How the System Works
British police utilize the national police database to conduct searches using historical face recognition. This procedure entails matching a reference photograph of a person of interest against a database of more than 19 million custody photos to identify potential matches.
Admitted Bias
The Home Office admitted last week that the system was flawed. This acknowledgment came after a review by the government's National Physical Laboratory determined it misidentified people of Black and Asian heritage and females at significantly higher rates than Caucasian males. The Home Office stated it “had acted on the findings”.
“It prompts the question of whether facial recognition only becomes effective if users accept discrimination in race and gender. Convenience is a poor argument for overriding fundamental rights.”
Known Issue
Official papers reveal that this bias has been known about for over twelve months. Furthermore, police forces lobbied to reverse an initial decision that was intended to address the problem.
Police bosses were notified of the algorithmic discrimination in late 2024. The Home Office-commissioned laboratory study concluded the system was had a higher probability to suggest false positives for photos of females, Black people, and those under 40 years old.
A Policy U-Turn
In reaction, the national police leadership body mandated that the confidence threshold required for potential matches be increased to a point where the bias was significantly reduced.

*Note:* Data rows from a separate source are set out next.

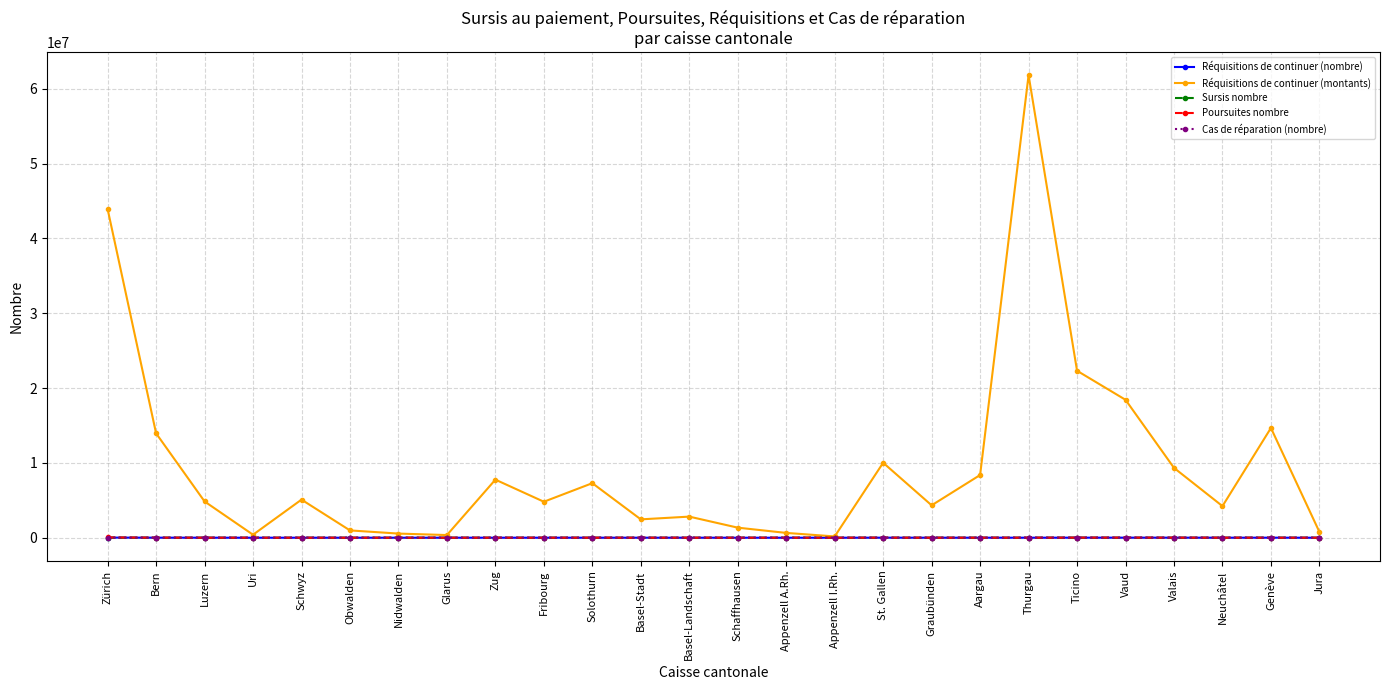

How many values in the Poursuites nombre series are below 3451?

13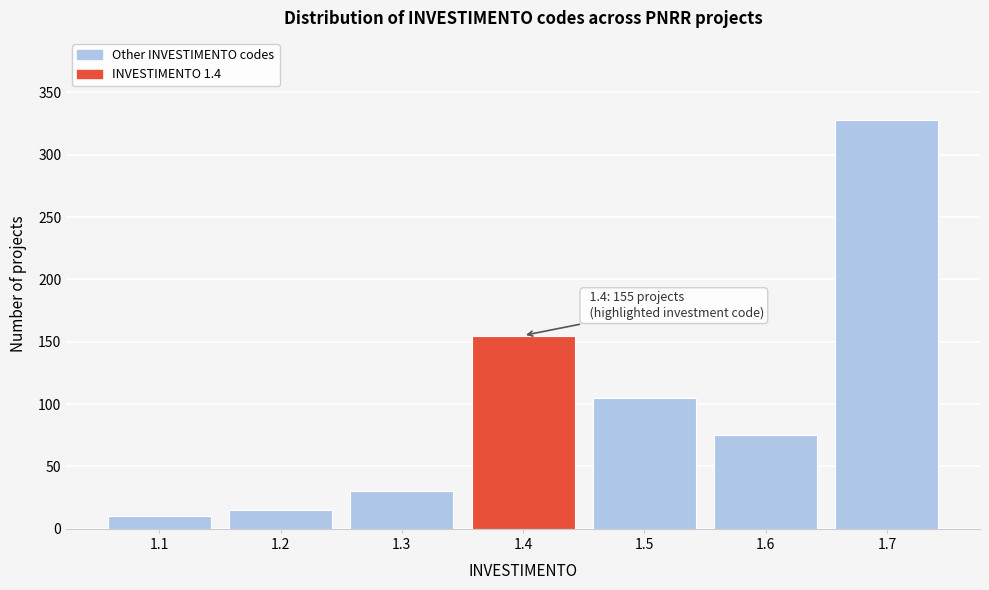

Reading left to right, transcribe all the data shown in this chart.

1.1=10	1.2=15	1.3=30	1.4=155	1.5=105	1.6=75	1.7=328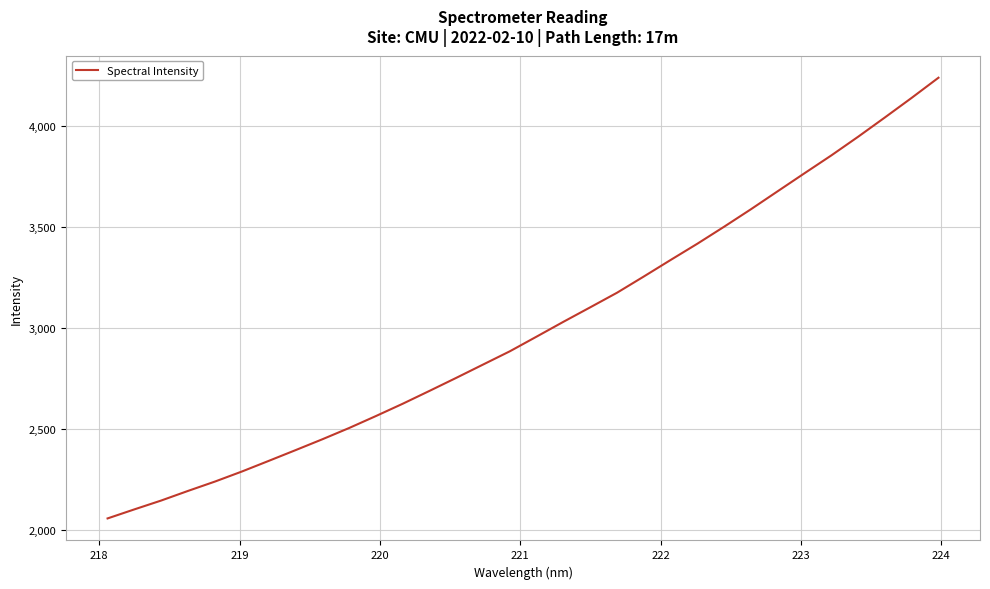

What is the maximum value shown in the chart?

4237.6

However, this directive was overturned the next month following complaints from police that the adjusted system was producing a lower number of “useful lines of inquiry”. NPCC documents indicate the stricter setting reduced the proportion of searches that yielded potential matches from 56% to a mere under 15%.
Severe Disparities
Although the authorities declined to specify what threshold is currently used, the recent independent review discovered the system could produce incorrect matches for women of Black heritage nearly a hundred times more often than for white women at certain settings.

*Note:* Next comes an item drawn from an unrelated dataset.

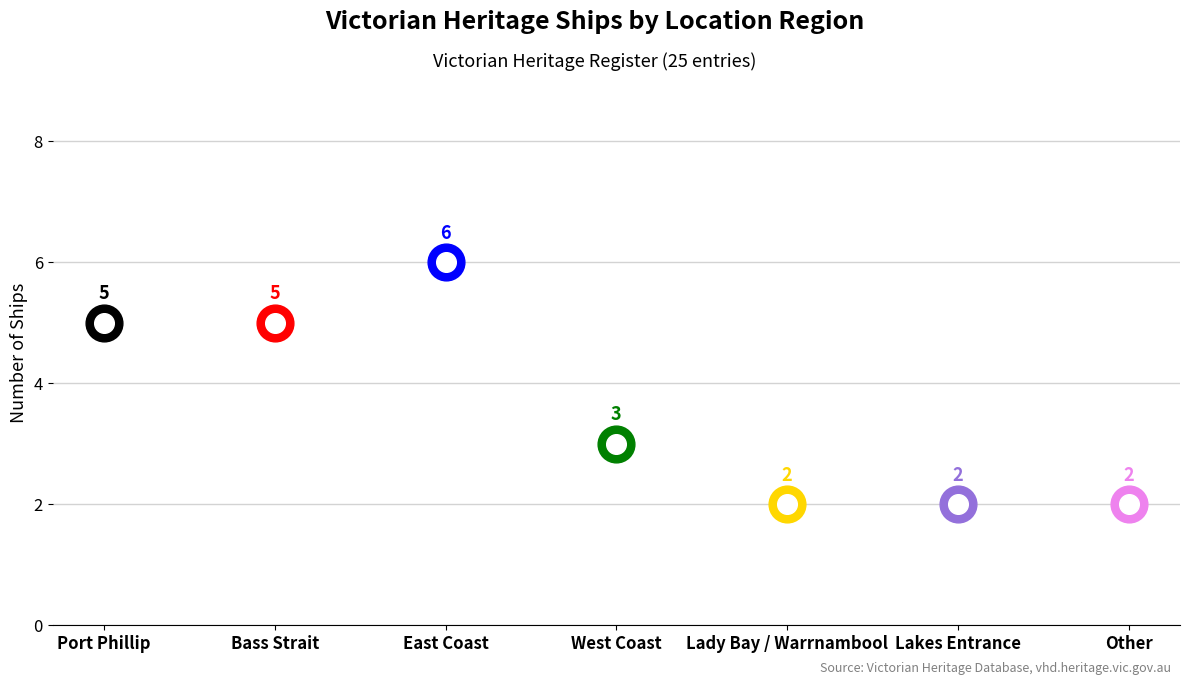

What is the ratio of the value at Lakes Entrance to the value at Port Phillip?

0.4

The Home Office stated on these results: “Our evaluation identified that in a specific scenarios the software is more likely to wrongly flag some population segments in its search results.”
Operational Effectiveness vs. Bias
Describing the impact of the temporary raise to the system's accuracy setting, the police records note: “This adjustment greatly lessens the impact of discrimination across legally safeguarded attributes of ethnicity, generation and gender but had a substantially detrimental effect on police efficiency”. The papers further note that police units complained that “a once effective tactic returned outcomes of limited benefit”.
Broader Rollout Plans
Meanwhile, the UK administration has launched a ten-week public review on its proposals to expand the use of facial recognition technology. The minister for police the relevant minister has labeled the technology as the “most significant advance since DNA matching”.
Expert and Oversight Concerns
The chair of a police oversight board, head of the advisory panel for the police race action plan, said: “We observed very little discussion through race action plan meetings of the facial recognition rollout despite obvious cross-over with the plan’s concerns.
“These revelations demonstrate yet again that the anti-racism commitments policing has made via the equality initiative are failing to be integrated into broader operations. Independent assessments have cautioned that innovative tools are being rolled out in a landscape where racial disparities, inadequate oversight and faulty information gathering already persist.
“Any use of this technology must meet rigorous official guidelines, be independently scrutinised, and prove it reduces rather than compounds racial disparity.”
Official Statement
A government representative stated: “We takes the findings of the report with utmost gravity and we have implemented changes. A new algorithm has been independently tested and acquired, which has no statistically significant bias. It will be tested early next year and will be subject to evaluation.
“Our priority is ensuring public safety. This revolutionary tool will support officers to apprehend and prosecute offenders. There is officer review in every step of the process and no arrest or charge would be taken without trained officers carefully reviewing the output.”